# plucchia : imbrucchia : strucchia



## Corsicum

Ciao,
Dans le contexte suivant, je ne veux pas du tout traduire l’ensemble mais uniquement ces quelques paroles surtout *strucchia* , je ne comprend pas du tout, de quoi s’agit-il ? ? 
"...ma anche l’esito piano (_plucchia _: _imbrucchia _: _strucchia_),..."
 
http://www.openstarts.units.it/dspace/bitstream/10077/2732/1/8-PELLEGRINI.pdf
Cruciale è il ruolo della rima, che abbina uscite piane e uscite ossitone, di nuovo piane
nel distico finale, che chiede considerazioni specifiche. L’urto fonico è tangibile nella rima
ossitona (in tutti i casi monosillabi: _fas _: _nas _: _pas_), ma anche l’esito piano *(plucchia :*
_*imbrucchia *_*: strucchia),* nelle maglie acustiche come nei risvolti semantici, si prospetta
come scapigliato, denso di una fisicità ispida (specie nei nessi consonantici: _pl_, _br_, _str_, allitteranti),
che la parafrasi italiana mortifica e almeno in parte sgretola: _plucchia _‘polmoni’ (e
più genericamente ‘petto’) 
 
Grazie


----------



## matoupaschat

Ciao Corsicum,

Si j'ai bien compris (c'est dans le corps du texte dont tu fournis le lien) :
Le choc sonore est tangible dans la rime oxytone (dans tous les cas monosyllabiques : _fas, nas, pas_), mais aussi la terminaison paroxytone [plucchia (_polmone-petto_, poumon-poitrine); imbrucchia (_inchioda_, cloue-embroche-transperce); strucchia (_rovescio_, revers)], dans les mailles acoustiques comme dans les aspects sémantiques, s'annonce comme ébouriffé, dense d'une matérialité aigüe-pointue-piquante (surtout dans les liens-rapports consonantiques allitérants: _pl, br, str_), que la paraphrase italienne mortifie et désagrège, au moins en partie: plucchia "_polmoni_", poumons (et d'une façon plus générale "poitrine")​Pffuuiiittt !!!

--------------------

- SÉRIE DE TÂCHES:
a) Recopiez mot pour mot le passage de la discussion sur plucchia, imbrucchia et strucchia qui commence aux mots « ## Corsicum » et s'arrête après « s’agit-il ? ? ».
b) Rédigez la suite de la discussion sur plucchia, imbrucchia et strucchia à partir du point où elle s'interrompt.
Ces enregistrements n'ont aucun lien avec la discussion sur plucchia, imbrucchia et strucchia.

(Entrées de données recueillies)
--------------------

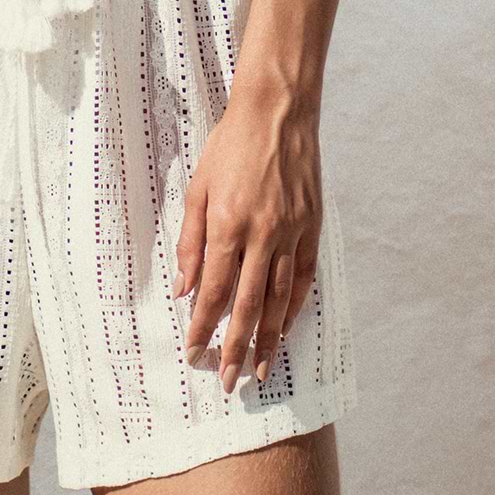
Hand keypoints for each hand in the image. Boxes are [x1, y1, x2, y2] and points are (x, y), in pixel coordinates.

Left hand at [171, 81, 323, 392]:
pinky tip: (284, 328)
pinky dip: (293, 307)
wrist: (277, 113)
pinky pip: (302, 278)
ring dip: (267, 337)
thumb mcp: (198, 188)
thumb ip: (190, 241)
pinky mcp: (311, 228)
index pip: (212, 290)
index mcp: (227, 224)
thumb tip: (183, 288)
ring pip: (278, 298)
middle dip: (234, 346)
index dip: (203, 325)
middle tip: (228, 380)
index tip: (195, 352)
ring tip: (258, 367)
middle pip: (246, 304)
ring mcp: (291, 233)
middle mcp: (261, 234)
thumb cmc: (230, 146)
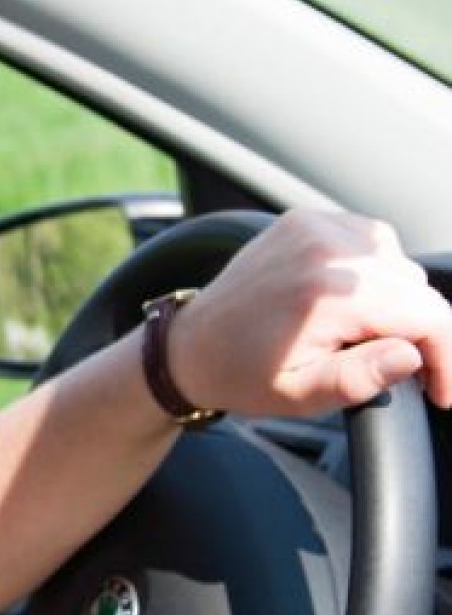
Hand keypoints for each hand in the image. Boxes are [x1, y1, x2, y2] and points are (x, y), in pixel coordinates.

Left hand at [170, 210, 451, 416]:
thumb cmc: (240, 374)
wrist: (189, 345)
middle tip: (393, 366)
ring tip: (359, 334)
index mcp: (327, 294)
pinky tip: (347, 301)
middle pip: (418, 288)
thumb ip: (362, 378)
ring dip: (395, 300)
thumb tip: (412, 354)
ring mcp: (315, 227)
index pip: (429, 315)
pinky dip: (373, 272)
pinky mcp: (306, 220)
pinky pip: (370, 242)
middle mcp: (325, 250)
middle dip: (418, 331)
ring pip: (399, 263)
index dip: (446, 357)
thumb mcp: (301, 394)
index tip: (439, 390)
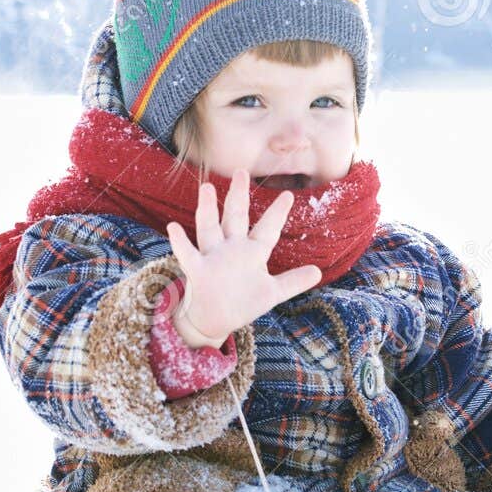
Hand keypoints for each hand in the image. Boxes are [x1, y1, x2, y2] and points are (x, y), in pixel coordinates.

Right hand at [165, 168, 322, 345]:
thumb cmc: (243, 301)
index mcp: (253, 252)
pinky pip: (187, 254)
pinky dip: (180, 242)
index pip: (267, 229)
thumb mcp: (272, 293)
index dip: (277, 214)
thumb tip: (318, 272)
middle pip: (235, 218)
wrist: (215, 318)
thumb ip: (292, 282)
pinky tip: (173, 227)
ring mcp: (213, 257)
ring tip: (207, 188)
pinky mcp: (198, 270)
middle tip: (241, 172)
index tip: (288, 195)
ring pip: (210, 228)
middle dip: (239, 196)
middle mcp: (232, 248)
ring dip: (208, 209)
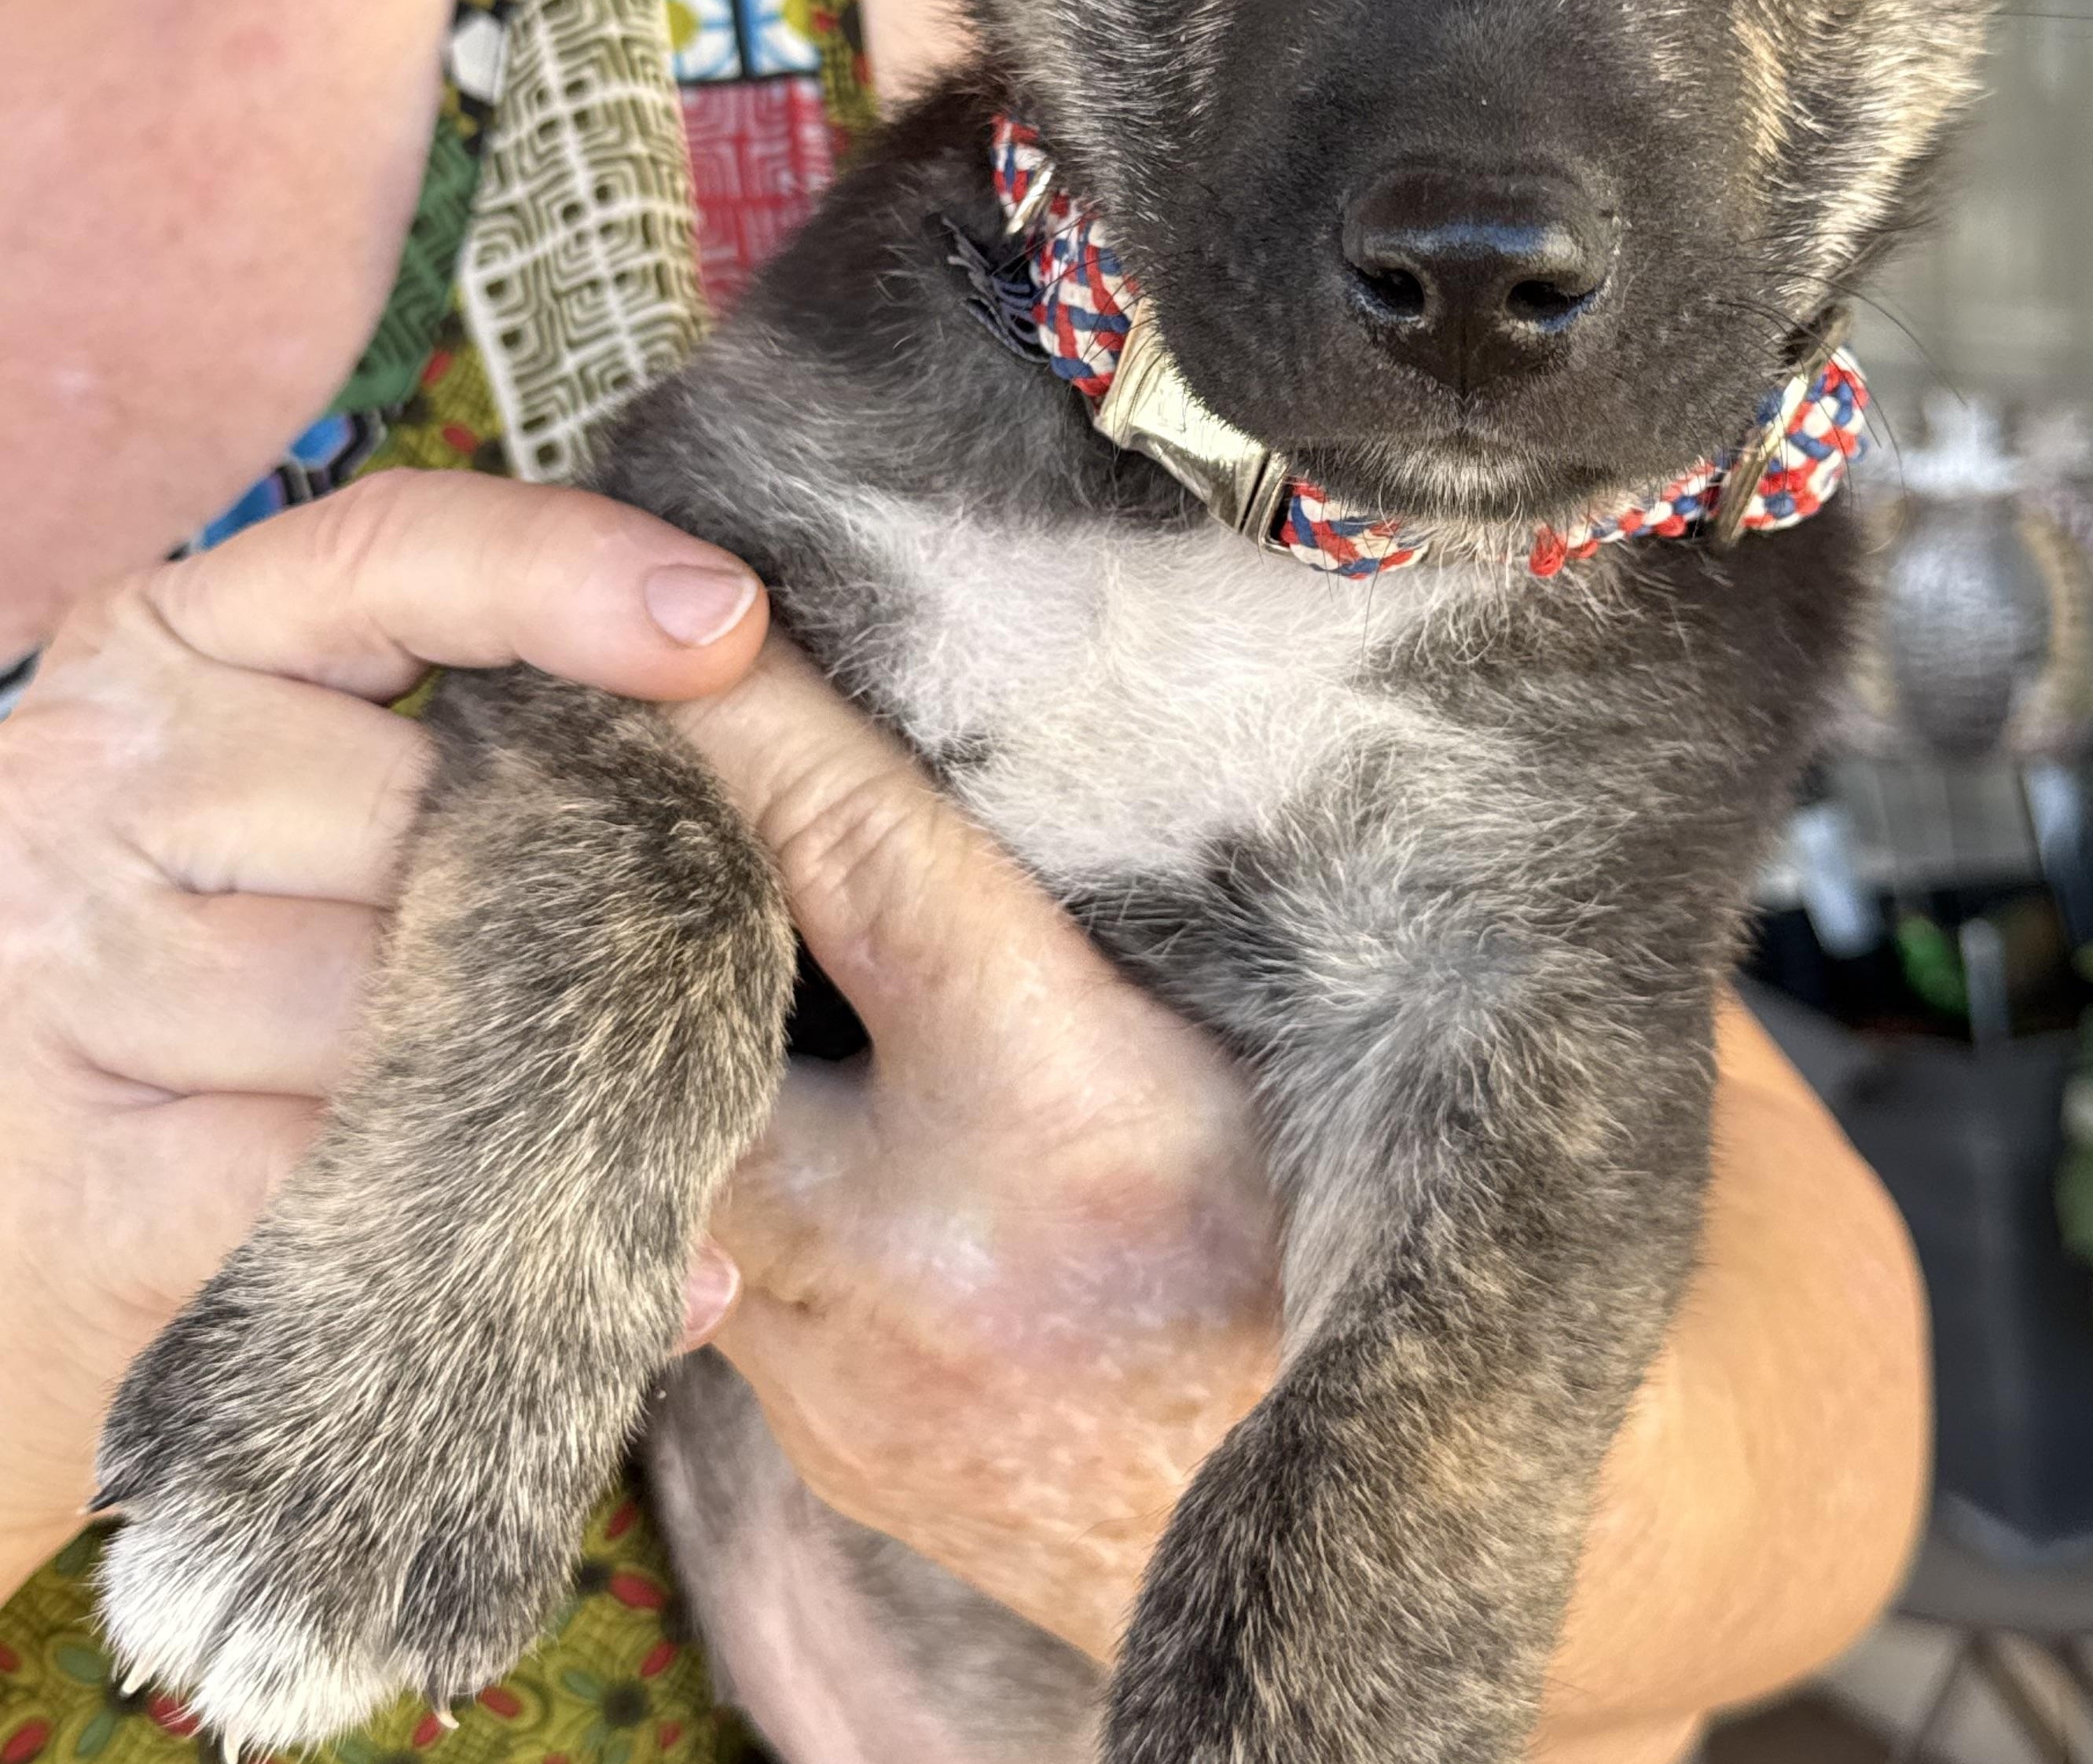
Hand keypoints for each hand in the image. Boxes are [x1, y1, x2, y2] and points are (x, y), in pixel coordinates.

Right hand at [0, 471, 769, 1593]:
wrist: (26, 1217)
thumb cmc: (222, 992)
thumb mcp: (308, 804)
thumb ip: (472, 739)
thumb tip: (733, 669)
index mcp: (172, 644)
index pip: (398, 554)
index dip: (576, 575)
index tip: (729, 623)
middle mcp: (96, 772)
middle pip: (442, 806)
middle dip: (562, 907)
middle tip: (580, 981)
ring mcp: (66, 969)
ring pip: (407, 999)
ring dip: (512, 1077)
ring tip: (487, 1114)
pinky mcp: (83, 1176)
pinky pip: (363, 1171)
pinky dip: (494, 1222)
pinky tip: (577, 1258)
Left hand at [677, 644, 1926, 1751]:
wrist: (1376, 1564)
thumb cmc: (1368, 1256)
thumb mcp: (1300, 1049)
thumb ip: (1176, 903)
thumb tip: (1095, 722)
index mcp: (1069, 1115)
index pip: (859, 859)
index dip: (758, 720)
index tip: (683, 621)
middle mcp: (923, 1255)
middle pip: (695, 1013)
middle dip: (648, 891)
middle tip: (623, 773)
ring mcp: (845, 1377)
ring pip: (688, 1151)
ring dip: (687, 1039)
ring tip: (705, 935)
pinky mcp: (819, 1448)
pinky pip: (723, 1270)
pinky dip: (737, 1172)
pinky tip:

--------------------

- RÉPONSES PAR TÂCHE:
a)
## Corsicum

Ciao,
Dans le contexte suivant, je ne veux pas du tout traduire l’ensemble mais uniquement ces quelques paroles surtout *strucchia* , je ne comprend pas du tout, de quoi s’agit-il ? ?

b)
----------



## Corsicum

Un grand merci, tu es incollable !
L'auteur a probablement raison !
Je vais encore pouvoir faire semblant de comprendre à tes dépends.
 
Donc pour le contexte de la poésie en question :
Strucchia = _rovescio =_ revers


----------



## matoupaschat

Petite question : c'est toujours pour le corse, ou c'est pour le latin ? Que peux-tu faire des trois seuls mots *plucchia : imbrucchia : strucchia* ???

Ciao Corsicum Sapiens !

*PS *Je vois que tu as ajouté un codicille à ton message, mais sans point d'interrogation ... Je confirme quand même que strucchia = rovescio = revers .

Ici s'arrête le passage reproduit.